Work request A:
Reproduce word for word the stretch of the F.E.A.R. Extraction Point review from "F.E.A.R. Extraction Point" through "viscerally got to me.".

○ ○ ○ ○ ○ ○ ○

F.E.A.R. Extraction Point

One last step in taking this backwards-ish...

Extraction Point is the single best F.E.A.R. game at doing that thing the series is ostensibly heavily about: being scary. By the time I'd completed Extraction Point, I was having the kind of intrusive thoughts that frequently precede actual nightmares, and there were several moments that quite viscerally got to me.

It's unfortunate it's pretty flawed in terms of actual plot and code, then.

Like Perseus Mandate, it can eat some of your progress when ending a level, and it's got the same distracting physics glitches involving bodies making impact noises far more than they should. (Though to the best of my awareness it's otherwise less glitchy than Perseus Mandate, oddly enough)

○ ○ ○ ○ ○ ○ ○

Work request B:
Quote the entries below exactly as they appear, but leave out the pictures.

Information shown:
○ ○ ○ ○ ○ ○ ○

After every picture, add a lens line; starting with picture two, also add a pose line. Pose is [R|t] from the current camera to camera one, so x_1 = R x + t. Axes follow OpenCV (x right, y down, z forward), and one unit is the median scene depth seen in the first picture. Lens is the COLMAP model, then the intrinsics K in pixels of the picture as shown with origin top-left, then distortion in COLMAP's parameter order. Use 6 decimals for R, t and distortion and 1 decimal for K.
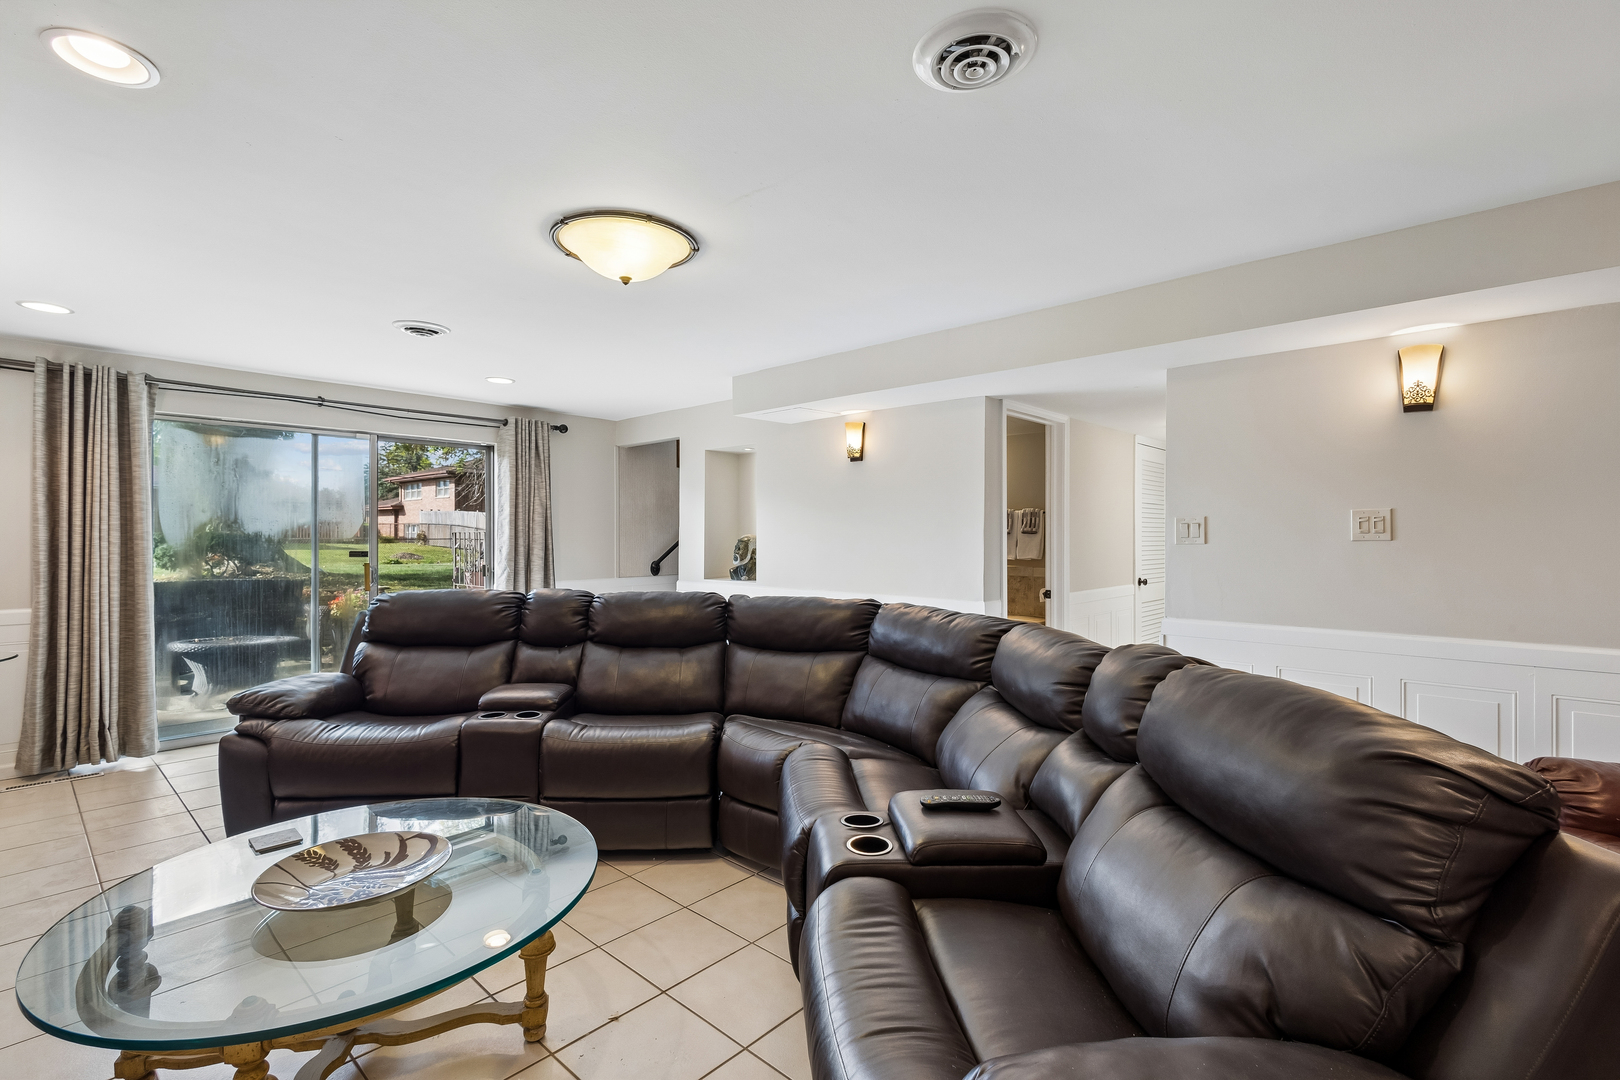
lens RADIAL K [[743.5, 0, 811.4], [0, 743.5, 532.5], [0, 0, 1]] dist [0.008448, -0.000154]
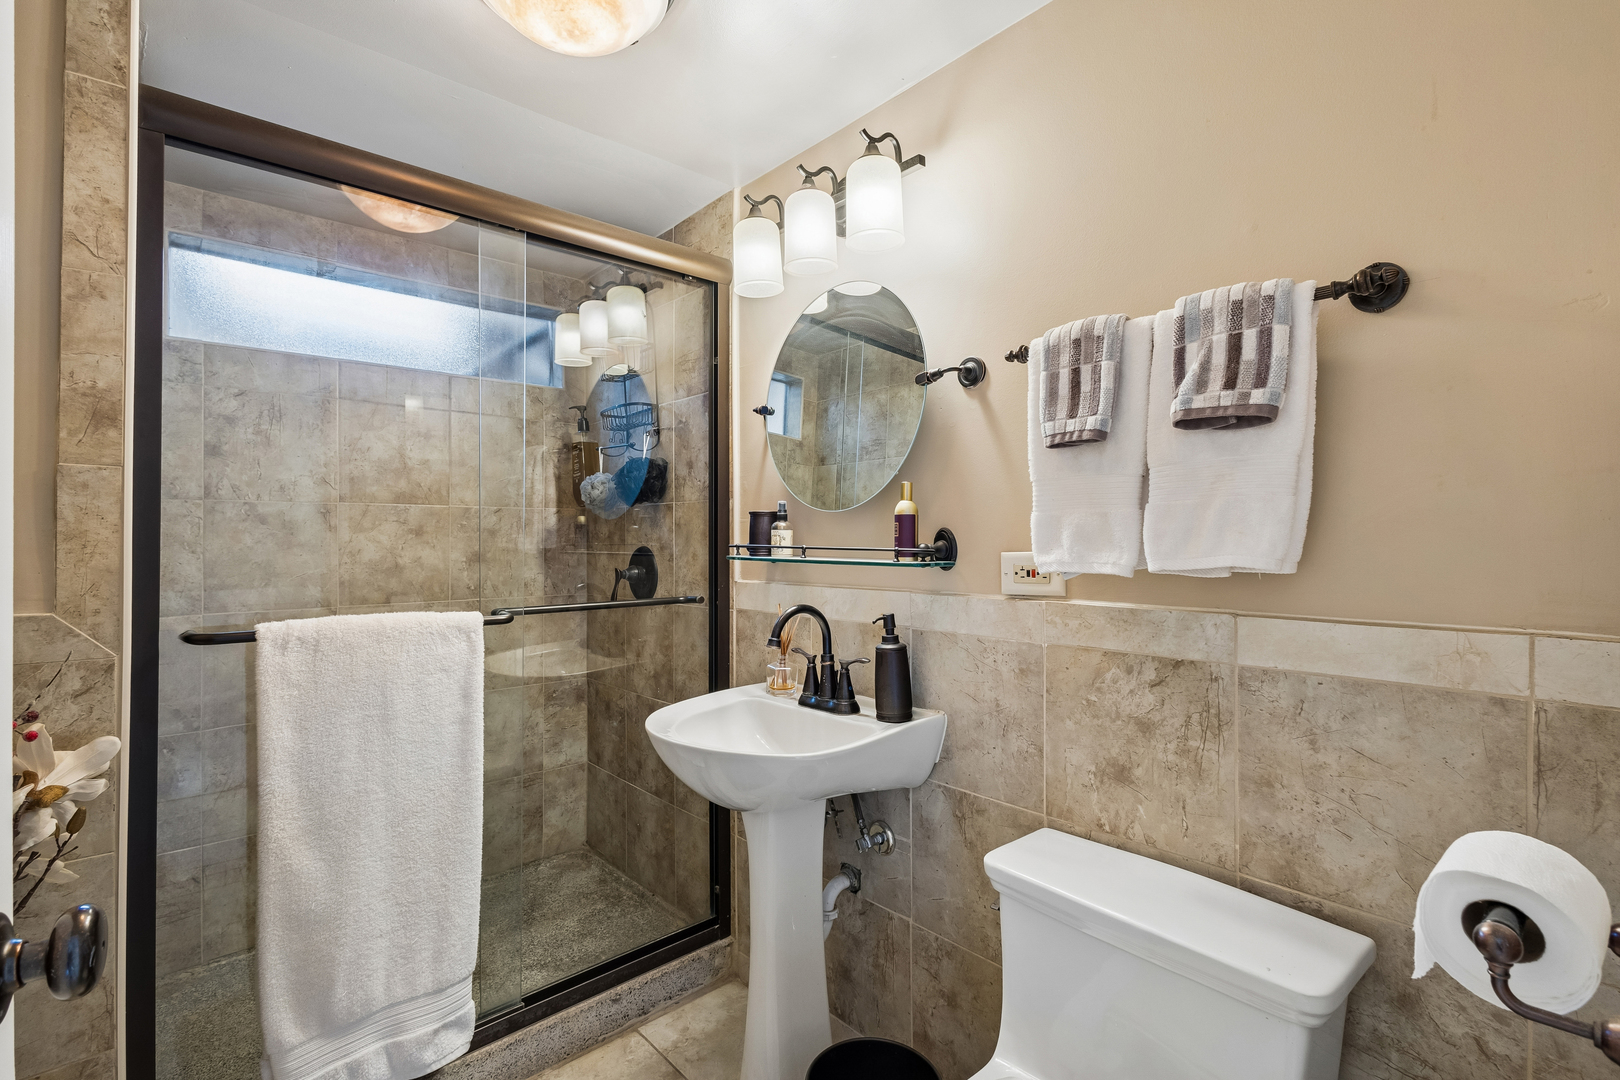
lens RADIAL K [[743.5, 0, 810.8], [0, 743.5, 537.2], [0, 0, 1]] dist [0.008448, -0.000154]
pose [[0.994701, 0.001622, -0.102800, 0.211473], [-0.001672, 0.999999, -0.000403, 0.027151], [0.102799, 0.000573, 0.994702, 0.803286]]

○ ○ ○ ○ ○ ○ ○

Expected output A:
F.E.A.R. Extraction Point

One last step in taking this backwards-ish...

Extraction Point is the single best F.E.A.R. game at doing that thing the series is ostensibly heavily about: being scary. By the time I'd completed Extraction Point, I was having the kind of intrusive thoughts that frequently precede actual nightmares, and there were several moments that quite viscerally got to me.

Expected output B:
After every picture, add a lens line; starting with picture two, also add a pose line. Pose is [R|t] from the current camera to camera one, so x_1 = R x + t. Axes follow OpenCV (x right, y down, z forward), and one unit is the median scene depth seen in the first picture. Lens is the COLMAP model, then the intrinsics K in pixels of the picture as shown with origin top-left, then distortion in COLMAP's parameter order. Use 6 decimals for R, t and distortion and 1 decimal for K.
lens RADIAL K [[743.5, 0, 811.4], [0, 743.5, 532.5], [0, 0, 1]] dist [0.008448, -0.000154]
lens RADIAL K [[743.5, 0, 810.8], [0, 743.5, 537.2], [0, 0, 1]] dist [0.008448, -0.000154]
pose [[0.994701, 0.001622, -0.102800, 0.211473], [-0.001672, 0.999999, -0.000403, 0.027151], [0.102799, 0.000573, 0.994702, 0.803286]]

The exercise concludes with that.